Scorecards for Managing a Portfolio

In the example above, we were using a scorecard to track the progress of a pre-launch project — our journey to build the features necessary to launch.

But scorecards can also help when you’re managing a portfolio of efforts, where there’s no single unifying metric.

Trust and Safety is a good example. These kinds of problems are notoriously hard to measure.

Variable measurement maturity: Prevalence measurement (a metric that tracks “how much bad stuff is there out there” - the gold-standard of trust and safety measurement as used by Meta and YouTube) is hard, expensive, and time consuming to stand up. It requires intelligent, representative sampling; Labelling (for which you need many many humans, trained in the details of your policies); And constant iteration in response to shifts in adversarial behaviour. Some areas might be mature in their measurement, others may be nascent or non-existent.
Lack of a common currency: The measurement of different integrity problems is not often comparable. Viewership harms (e.g. hate speech, nudity, some forms of bullying) are denominated in impressions/views. Other harms like fake accounts are often counted as a % of active users. Interaction harms like scams and grooming are often counted in terms of unique victims. Representation harms might be counted through discoverability measures e.g. % of violating search results. You can’t just add these numbers together like you can when multiple teams are driving a revenue ($$$) number. There’s no universal currency.
Multiple apps/platforms/services. If you run a suite of products, you might need to understand how you’re doing on each of them — another dimension of complexity.
Relative weighting: Some harms are more severe than others which often needs to be factored into goaling and prioritisation.

Again, the idea state is that all harms of all forms and severities would be combinable into a single metric that represents “how much bad is there” and “have much less bad is there now vs last quarter” — but this is just super super hard to do.
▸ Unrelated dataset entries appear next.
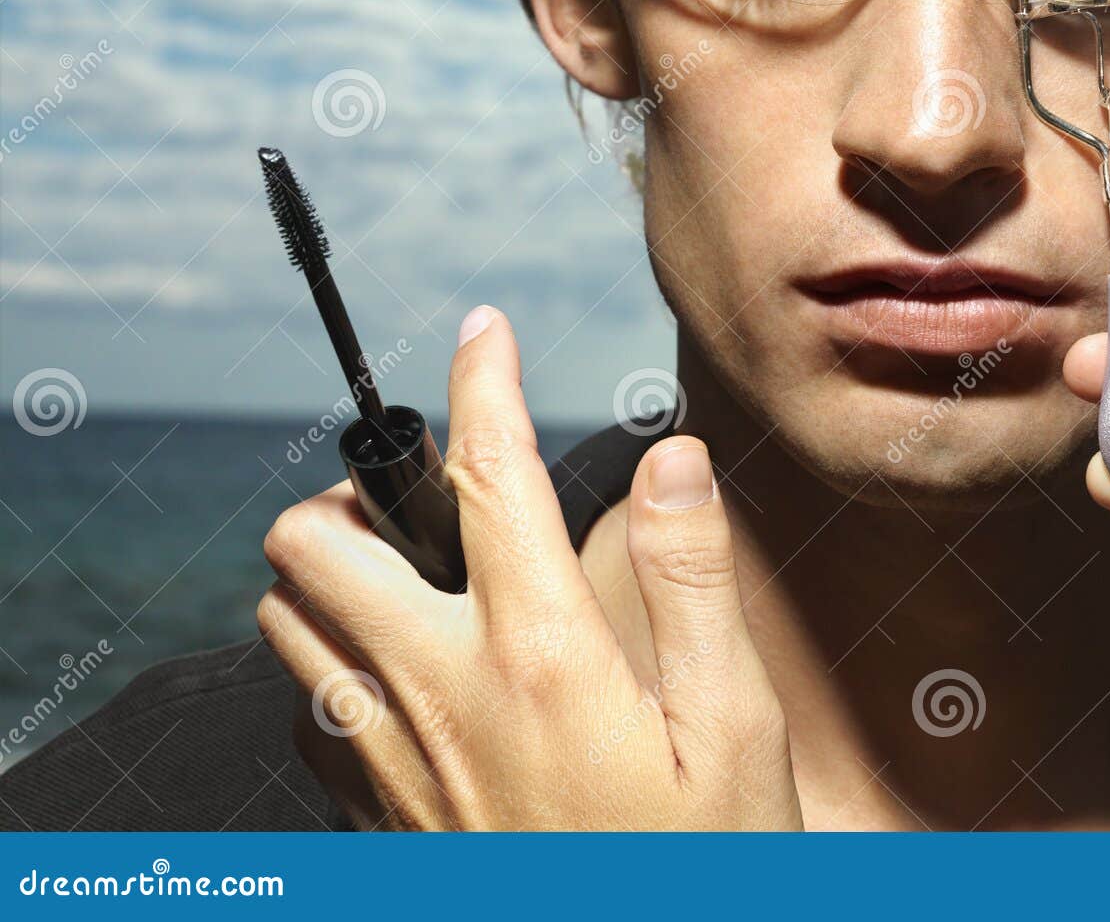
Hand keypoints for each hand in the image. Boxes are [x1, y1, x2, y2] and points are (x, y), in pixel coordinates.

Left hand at [256, 306, 802, 829]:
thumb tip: (672, 459)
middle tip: (433, 491)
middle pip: (316, 539)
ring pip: (285, 619)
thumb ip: (695, 580)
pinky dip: (330, 663)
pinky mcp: (372, 818)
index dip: (484, 378)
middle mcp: (437, 695)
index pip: (486, 471)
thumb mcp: (733, 729)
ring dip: (331, 568)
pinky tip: (404, 675)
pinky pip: (302, 709)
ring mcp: (388, 762)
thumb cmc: (696, 869)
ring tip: (409, 566)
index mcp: (538, 653)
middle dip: (360, 485)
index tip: (487, 331)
The scorecard could help here too.

Imagine giving each of your areas a score based on their measurement maturity - say “0” for unmeasured (the default), “1” when basic tracking is in place, “2” when a data-science-approved prevalence metric exists, and “3” when the team has proven they can repeatably move that metric as they make changes to detection, enforcement, or content distribution systems.

You could then make statements of the form:

Across the portfolio,
3 areas are still at 0 (unmeasured), -20% y/y.
5 areas are at 1 (basic), +40% y/y.
6 areas are at 2 (measured), +50% y/y.
15 areas are at 3 (mature), +0% y/y

You could then set goals of the form:

“In H1, we’ll move 3 areas from 0 (unmeasured) to 1 (basic), and 5 areas from 1 (basic) to 2 (measured)”.
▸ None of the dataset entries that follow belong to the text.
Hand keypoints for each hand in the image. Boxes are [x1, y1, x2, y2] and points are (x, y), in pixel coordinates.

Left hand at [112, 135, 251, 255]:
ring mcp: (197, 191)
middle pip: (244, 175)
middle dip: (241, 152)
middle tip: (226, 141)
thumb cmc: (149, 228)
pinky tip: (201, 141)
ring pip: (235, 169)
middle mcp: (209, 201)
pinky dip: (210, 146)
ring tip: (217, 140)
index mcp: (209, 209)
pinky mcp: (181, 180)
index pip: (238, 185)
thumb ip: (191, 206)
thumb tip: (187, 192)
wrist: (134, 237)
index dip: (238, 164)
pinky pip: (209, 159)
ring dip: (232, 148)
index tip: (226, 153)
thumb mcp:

This turns something extremely complicated, into a form that more senior folks (who can’t be involved in the details) can easily understand and rationalise.
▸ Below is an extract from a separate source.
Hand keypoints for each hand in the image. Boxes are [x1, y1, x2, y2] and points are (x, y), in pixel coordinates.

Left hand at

I’ve seen this technique used in multiple product domains - and it’s highly effective for understanding state, and tracking progress across a diverse portfolio of related but distinct efforts.

Again, the ideal state is where each team has a metric that’s a close, operable proxy to their goal, and those granular metrics ladder up to a single, universal metric that represents the ultimate goal for your org or company.

But when that’s not realistic or possible (yet!), the scorecard is here to help.